23 jul 2012 . Actualizado a las 11:27 h.

El rastro que deja la crisis en Galicia empieza a ser más profundo de lo que se preveía. La evolución de los datos de la encuesta de población activa (EPA), que divulga trimestralmente el INE, muestra una costosísima factura: Galicia cuenta hoy con 1.050.000 ocupados, los mismos que en diciembre del 2002. Es decir, la recesión económica ha hecho que la comunidad pierda un decenio en términos de empleo.

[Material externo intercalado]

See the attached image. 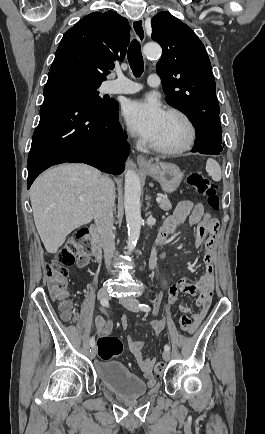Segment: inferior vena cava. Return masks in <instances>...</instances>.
<instances>
[{
  "label": "inferior vena cava",
  "mask_w": 265,
  "mask_h": 434,
  "mask_svg": "<svg viewBox=\"0 0 265 434\" xmlns=\"http://www.w3.org/2000/svg\"><path fill=\"white\" fill-rule=\"evenodd\" d=\"M97 198L94 208V220L100 234L106 268H110L115 252V236L113 234V208L115 202V186L106 176H100L97 184Z\"/></svg>",
  "instance_id": "602c4592"
}]
</instances>
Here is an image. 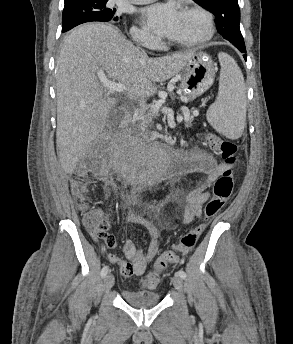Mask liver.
<instances>
[{
	"label": "liver",
	"mask_w": 293,
	"mask_h": 344,
	"mask_svg": "<svg viewBox=\"0 0 293 344\" xmlns=\"http://www.w3.org/2000/svg\"><path fill=\"white\" fill-rule=\"evenodd\" d=\"M193 55L150 58L112 25L92 23L73 30L63 41L56 68V147L63 171L75 170L118 103L105 93L99 73L125 85L129 99L145 98L156 92L155 82L176 75Z\"/></svg>",
	"instance_id": "1"
}]
</instances>
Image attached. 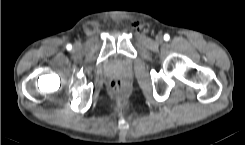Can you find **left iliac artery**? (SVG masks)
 <instances>
[{"label": "left iliac artery", "instance_id": "obj_1", "mask_svg": "<svg viewBox=\"0 0 245 145\" xmlns=\"http://www.w3.org/2000/svg\"><path fill=\"white\" fill-rule=\"evenodd\" d=\"M169 39H170V36H169L168 34H165V35H164V40H165V41H168Z\"/></svg>", "mask_w": 245, "mask_h": 145}]
</instances>
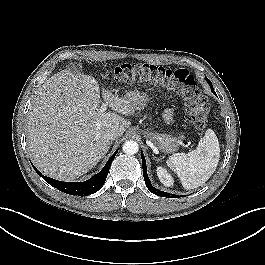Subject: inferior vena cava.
I'll return each instance as SVG.
<instances>
[{"instance_id": "obj_1", "label": "inferior vena cava", "mask_w": 265, "mask_h": 265, "mask_svg": "<svg viewBox=\"0 0 265 265\" xmlns=\"http://www.w3.org/2000/svg\"><path fill=\"white\" fill-rule=\"evenodd\" d=\"M106 137L110 140H113L118 137V134L115 131L110 130L106 133Z\"/></svg>"}]
</instances>
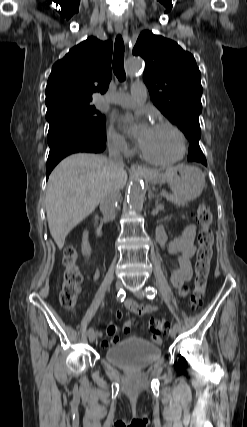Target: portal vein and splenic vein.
Listing matches in <instances>:
<instances>
[{"label": "portal vein and splenic vein", "mask_w": 247, "mask_h": 427, "mask_svg": "<svg viewBox=\"0 0 247 427\" xmlns=\"http://www.w3.org/2000/svg\"><path fill=\"white\" fill-rule=\"evenodd\" d=\"M165 191H161L160 194H164Z\"/></svg>", "instance_id": "portal-vein-and-splenic-vein-1"}]
</instances>
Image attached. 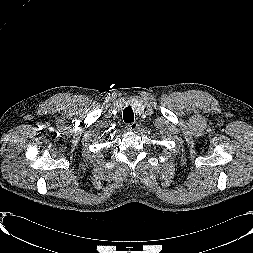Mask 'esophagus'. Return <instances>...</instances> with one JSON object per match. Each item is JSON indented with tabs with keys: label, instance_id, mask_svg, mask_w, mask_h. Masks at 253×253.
Returning a JSON list of instances; mask_svg holds the SVG:
<instances>
[{
	"label": "esophagus",
	"instance_id": "34e87169",
	"mask_svg": "<svg viewBox=\"0 0 253 253\" xmlns=\"http://www.w3.org/2000/svg\"><path fill=\"white\" fill-rule=\"evenodd\" d=\"M138 126H139L138 123L135 121V122H132V123L128 124L127 129L129 131H135V130L138 129Z\"/></svg>",
	"mask_w": 253,
	"mask_h": 253
}]
</instances>
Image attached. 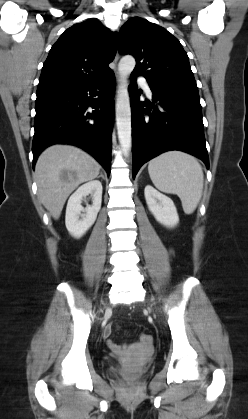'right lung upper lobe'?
I'll return each instance as SVG.
<instances>
[{
	"mask_svg": "<svg viewBox=\"0 0 248 419\" xmlns=\"http://www.w3.org/2000/svg\"><path fill=\"white\" fill-rule=\"evenodd\" d=\"M117 35L97 19L68 28L52 46L43 65L37 92L70 88L97 80L110 68Z\"/></svg>",
	"mask_w": 248,
	"mask_h": 419,
	"instance_id": "obj_1",
	"label": "right lung upper lobe"
}]
</instances>
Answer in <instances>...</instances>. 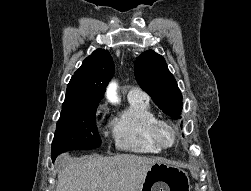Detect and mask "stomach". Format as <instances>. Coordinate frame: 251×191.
Instances as JSON below:
<instances>
[{
	"label": "stomach",
	"mask_w": 251,
	"mask_h": 191,
	"mask_svg": "<svg viewBox=\"0 0 251 191\" xmlns=\"http://www.w3.org/2000/svg\"><path fill=\"white\" fill-rule=\"evenodd\" d=\"M160 187L165 191H190L189 177L180 167L157 161L147 171L139 191H164Z\"/></svg>",
	"instance_id": "stomach-1"
}]
</instances>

Un drama generacional y un grave problema para las arcas públicas, donde la proporción entre contribuyentes al sistema y beneficiarios -en términos de prestaciones de desempleo- arroja un saldo cada vez más desequilibrado. Y las perspectivas no son alentadoras. Si se toma como referencia el cuadro macroeconómico elaborado por el Gobierno en el presupuesto del 2012 se lee que España podría perder este año 650.000 empleos, lo que traducido a Galicia supondría, por su peso económico en el Estado, la destrucción de 30.000 puestos de trabajo.

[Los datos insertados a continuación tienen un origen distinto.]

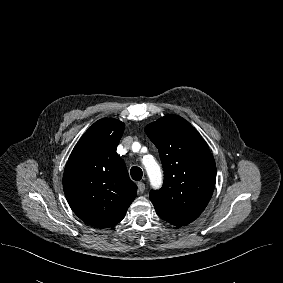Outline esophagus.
<instances>
[{
    "instance_id": "esophagus-1",
    "label": "esophagus",
    "mask_w": 283,
    "mask_h": 283,
    "mask_svg": "<svg viewBox=\"0 0 283 283\" xmlns=\"http://www.w3.org/2000/svg\"><path fill=\"white\" fill-rule=\"evenodd\" d=\"M137 187H138L139 193L142 194L145 191V184L143 182H138Z\"/></svg>"
}]
</instances>
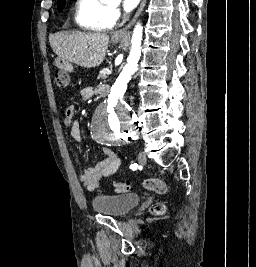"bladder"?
I'll use <instances>...</instances> for the list:
<instances>
[{
    "mask_svg": "<svg viewBox=\"0 0 256 267\" xmlns=\"http://www.w3.org/2000/svg\"><path fill=\"white\" fill-rule=\"evenodd\" d=\"M141 200L140 195H99L93 201V209L101 211L104 215L123 216L140 204Z\"/></svg>",
    "mask_w": 256,
    "mask_h": 267,
    "instance_id": "1",
    "label": "bladder"
}]
</instances>
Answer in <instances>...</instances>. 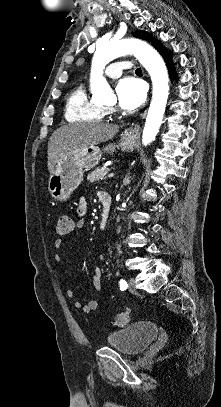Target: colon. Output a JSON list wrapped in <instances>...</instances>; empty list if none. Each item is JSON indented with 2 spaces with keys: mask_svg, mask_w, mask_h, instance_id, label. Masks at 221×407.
<instances>
[{
  "mask_svg": "<svg viewBox=\"0 0 221 407\" xmlns=\"http://www.w3.org/2000/svg\"><path fill=\"white\" fill-rule=\"evenodd\" d=\"M56 233L60 236L67 235L73 228V222L69 215L61 214L56 221ZM129 323V312L123 311L114 317V325L118 328H124Z\"/></svg>",
  "mask_w": 221,
  "mask_h": 407,
  "instance_id": "colon-1",
  "label": "colon"
}]
</instances>
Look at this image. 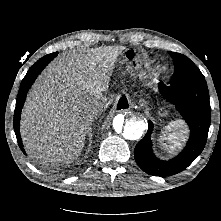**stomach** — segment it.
Segmentation results:
<instances>
[{
	"label": "stomach",
	"mask_w": 221,
	"mask_h": 221,
	"mask_svg": "<svg viewBox=\"0 0 221 221\" xmlns=\"http://www.w3.org/2000/svg\"><path fill=\"white\" fill-rule=\"evenodd\" d=\"M162 115H166V113L164 112V113H161Z\"/></svg>",
	"instance_id": "0dacf381"
}]
</instances>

Mientras se impone la política de ajustes en el sector público, emergen cada vez más voces sobre la necesidad de apurar las reformas financieras para que fluya el crédito, se recupere el empleo y repunte el consumo como única vía para reconducir la situación. «Nosotros vendemos cada vez menos y eso se ha traducido en una destrucción de empleo en el comercio de 43.000 personas desde el inicio de la crisis, en el 2007», lamenta José María Seijas, presidente de la federación de comerciantes gallegos.

La burbuja inmobiliaria

Con todo, en la pérdida de un decenio en términos de empleo, un proceso de destrucción que se acelera a partir del 2008, ha jugado un papel central el pinchazo de la burbuja inmobiliaria no solo por su impacto en la salud financiera de los bancos, sino por el efecto de arrastre que ha tenido también en la industria. Durante la última década, se han destruido en la construcción en Galicia 46.800 empleos, una caída del 36,9 %, superior a la registrada en la industria, del 19,7 %, donde se han perdido 19.700 puestos de trabajo.

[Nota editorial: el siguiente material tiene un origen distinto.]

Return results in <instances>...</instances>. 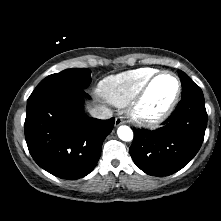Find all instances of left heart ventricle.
Instances as JSON below:
<instances>
[{"label":"left heart ventricle","mask_w":221,"mask_h":221,"mask_svg":"<svg viewBox=\"0 0 221 221\" xmlns=\"http://www.w3.org/2000/svg\"><path fill=\"white\" fill-rule=\"evenodd\" d=\"M176 92V81L169 75L160 76L152 85L144 103L147 113H157L165 108Z\"/></svg>","instance_id":"obj_1"}]
</instances>
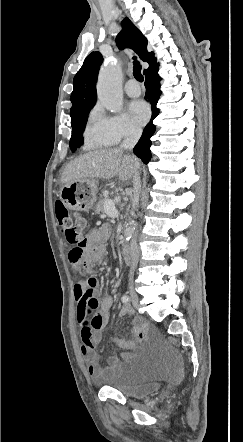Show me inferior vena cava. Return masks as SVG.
I'll return each mask as SVG.
<instances>
[{
	"instance_id": "602c4592",
	"label": "inferior vena cava",
	"mask_w": 243,
	"mask_h": 442,
	"mask_svg": "<svg viewBox=\"0 0 243 442\" xmlns=\"http://www.w3.org/2000/svg\"><path fill=\"white\" fill-rule=\"evenodd\" d=\"M142 134V129L132 126L129 129L128 134L126 135L125 139L122 142L121 148L125 150L131 151L136 143L138 142L140 136ZM133 186H134V195L136 197H139L140 190H141V180H140V174L138 170L135 171L133 176ZM140 250L138 247V243L136 240V234L133 236L130 246V258H131V265H130V276L133 275L134 270L138 263Z\"/></svg>"
}]
</instances>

Otro de los problemas que afronta Galicia es que, por la contracción del consumo, muchas ramas del sector servicios son incapaces de absorber una parte del desempleo de la construcción. Ocurre en la hostelería: «As medidas de axuste están condenando á poboación; sen unha estratexia de crecemento que aposte pola inversión, non se poderá saír desta roda perversa que impide xerar emprego», insiste Domingo Barros, responsable de empleo en UGT.

El decenio perdido tiene también una lectura generacional. Los datos de la EPA muestran que los jóvenes concentran el 99 % del empleo destruido desde el inicio de la crisis, en el cuarto trimestre del 2007. La eventualidad y los bajos salarios los han convertido en el blanco fácil para los ajustes de plantilla. Un drama para la población menor de 35 años que tiene un reflejo inequívoco en los datos sobre variaciones residenciales que ofrece el INE. Cada día del último año, 25 residentes en Galicia han trasladado su lugar de residencia a otros países.